Is it possible for a 28-year-old and a 23-year-old to be still in college? We didn’t believe it either. Our tags were everywhere in the city, and the investigators complained about how popular and recidivist they were. The didn’t realize that they had just caught Arsenio and Lupin, but maybe they were expecting us to be totally different and they didn’t recognize us. Or maybe they simply didn’t want to take us to the police station and waste the night filling forms and complaints. The fact is that they let us go, but while we were walking away with our tail between our legs, I will never forget the ambiguous look of the DIGOS guys.
I made a quick survey on my Facebook for all my old retired graffiti writers friends. The results showed that they were actually feeling that the tag phenomenon is declining, except in some provincial cities that are quite isolated from the rest. Perhaps, the flourishing of walls and advertising and murals of “street art”, turned tags into some kind of street furniture. In Rome, a city that is a symbol of an endemic decay, it seems that tagging in the centre of the city continues without problems.
In big European cities like Berlin and Paris — surprise! — we have an apparent recovery, perhaps pushed also by new generations of immigrants and children of immigrants, subjected to social tension and ghettoized in the suburbs. Fifteen years ago, these cities were experiencing the maximum of repression and urbanization and the phenomenon was in decline, and in fact many northern European writers came to paint trains and walls in Italy and Spain, as if to demonstrate how the celebrated Milanese miracle is probably only 15 years behind the northern European average.
On average, graffiti artists over 35 are considered elderly, they concentrate on legal pieces or pieces made during barbecues on birthdays, they even take children with them. Or they avoid the risk of tagging and concentrate on trains, even if there is an aggravating circumstance of damage instead of soiling.
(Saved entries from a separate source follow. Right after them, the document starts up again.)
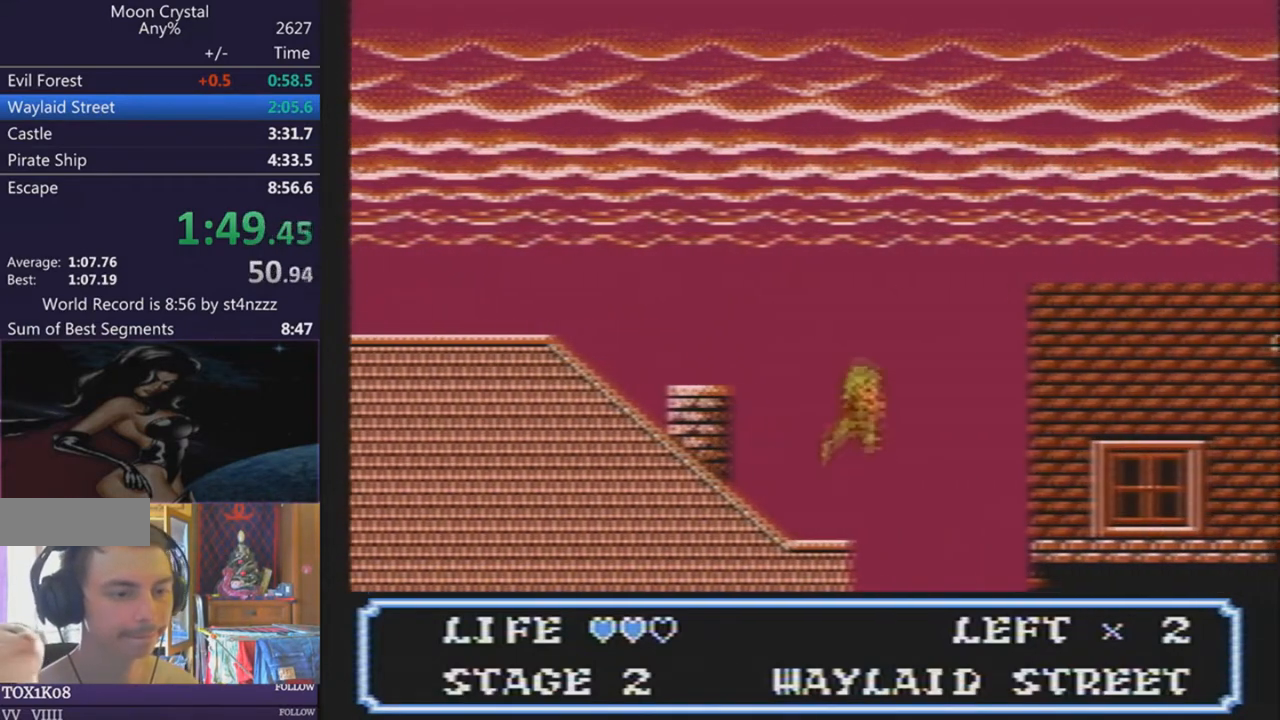
{"buttons": ["DPAD_RIGHT"], "events": []}
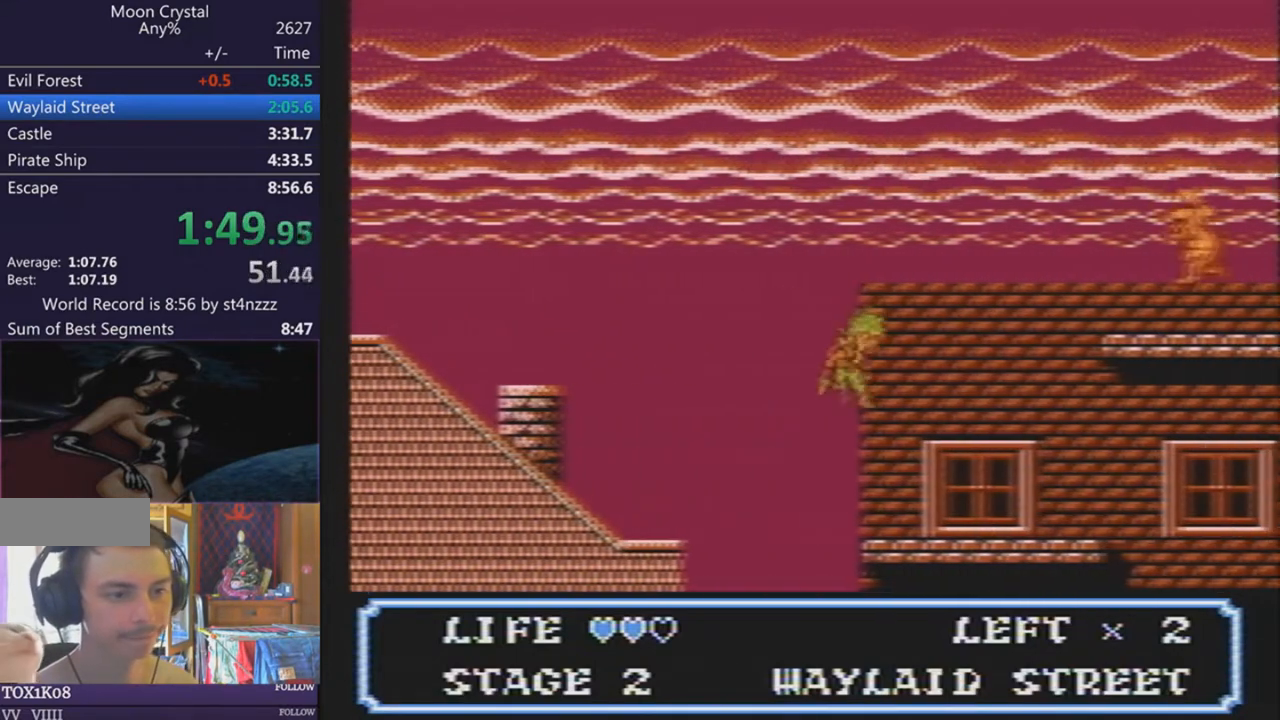
{"buttons": ["DPAD_RIGHT"], "events": []}
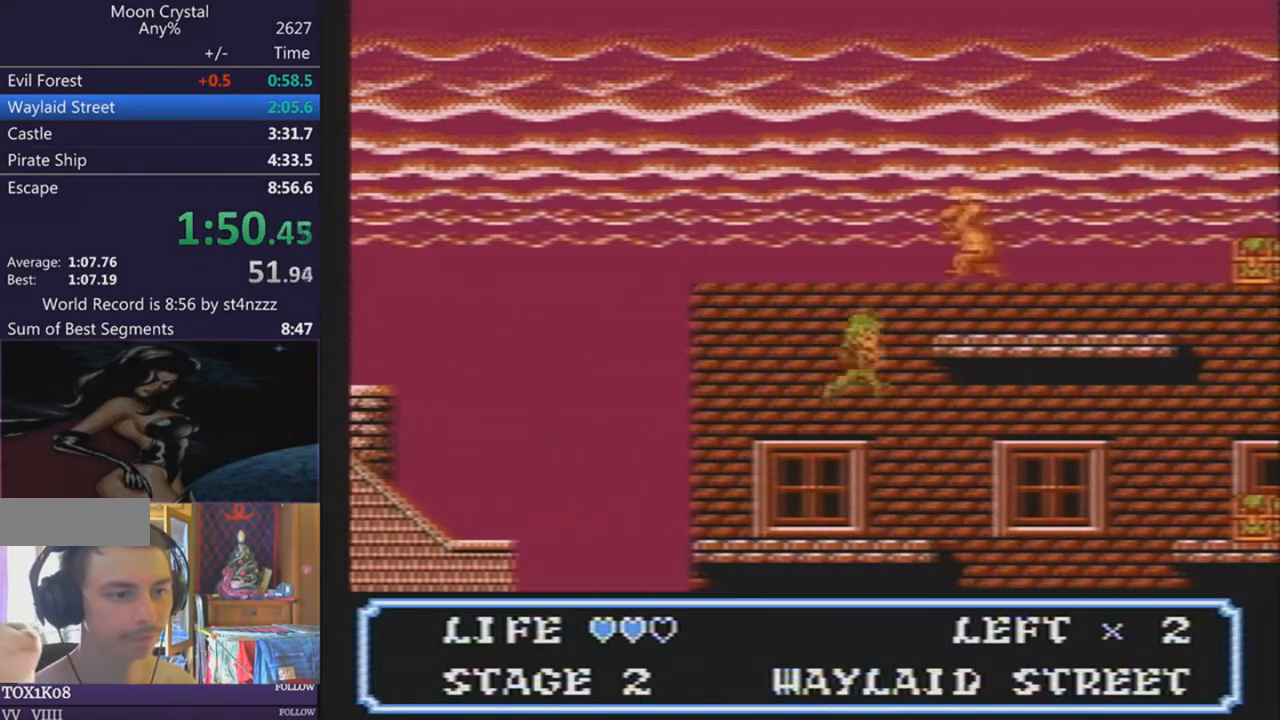
{"buttons": ["DPAD_RIGHT"], "events": []}
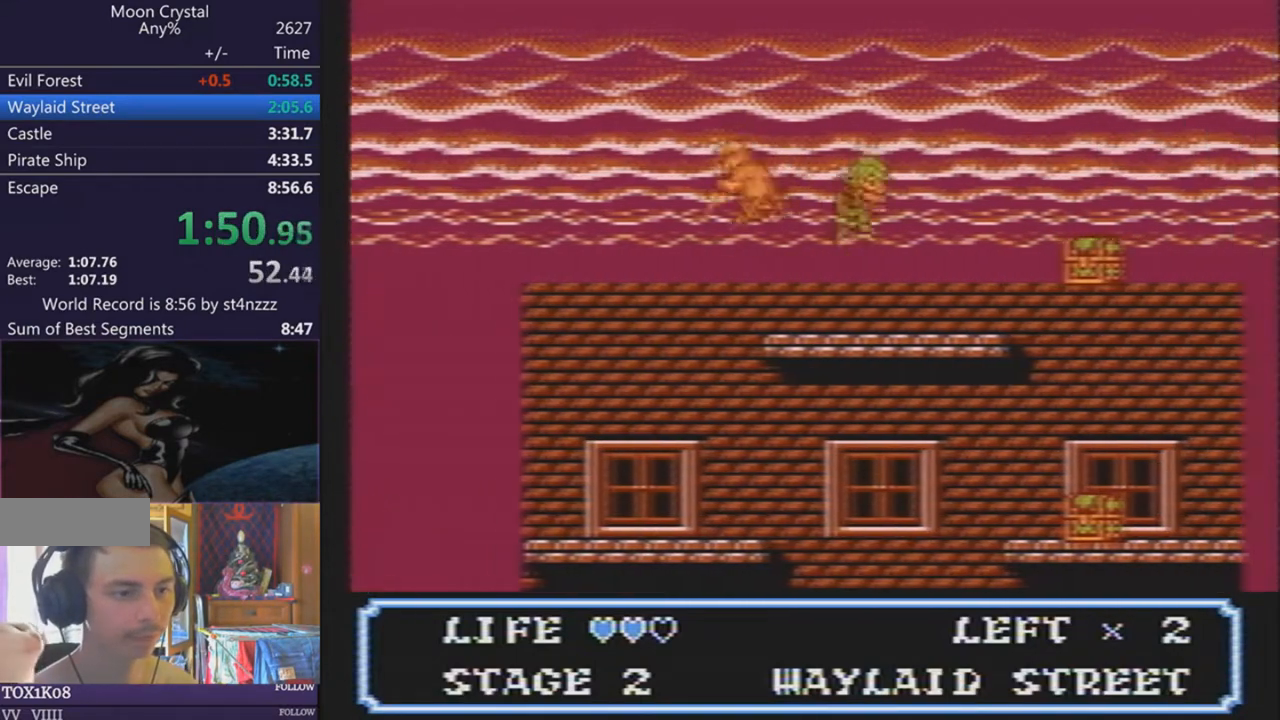
{"buttons": ["DPAD_RIGHT"], "events": []}
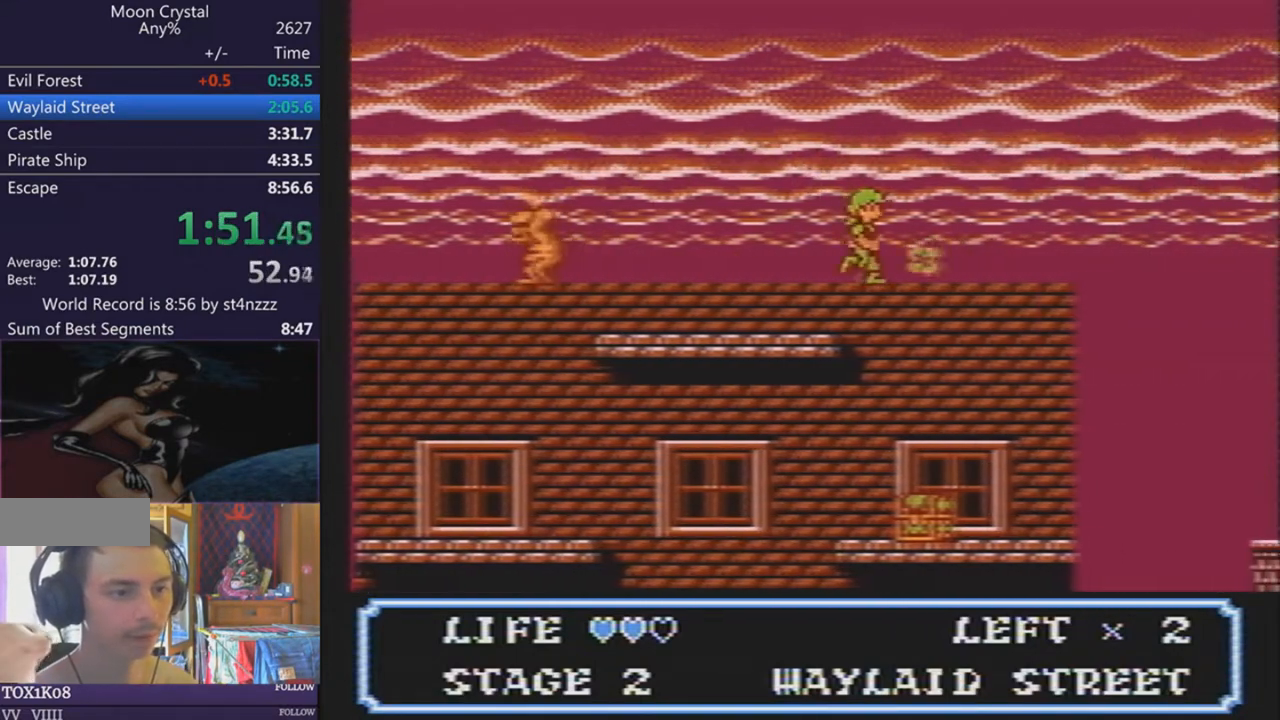
{"buttons": ["DPAD_RIGHT"], "events": []}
The generational change has not really taken place, thanks to a series of conditions. Certainly the repression has had its effect: now, if you do a big tag, they come and pick you up at home and in an instant they also accuse you of terrorism and being part of an armed gang. Certainly street art and the fable that the activity on the street can create an outlet for an artistic career more or less Basquiat-style can be pretty attractive, but even more are those who quit quickly when it becomes clear that two drawings in the street and four signatures around are not enough to enter the contemporary art scene.
In fact, even more than repression and gerontocracy, and even less than the myth “street art=good VS graffiti=bad”, the difference is made by social networks.
Avoiding the usual controversy between boomers and Gen Z, what my friends noticed was a completely different attitude towards the phenomenon, as if to say that the easy click, the sharing and creation of memes and the endorphins created by these new media could destroy a subculture more than years of repression and all the promises of a brilliant future as a cursed artist.
But that’s another story...
Gionata Gesi Ozmo lives between Milan and Paris. He has developed an artistic language that has led him to exhibit from illegal underground contexts to the most important Italian museums (PAC, Museo del 900, MACRO, Palazzo Reale). He has painted murals and exhibited all over the world.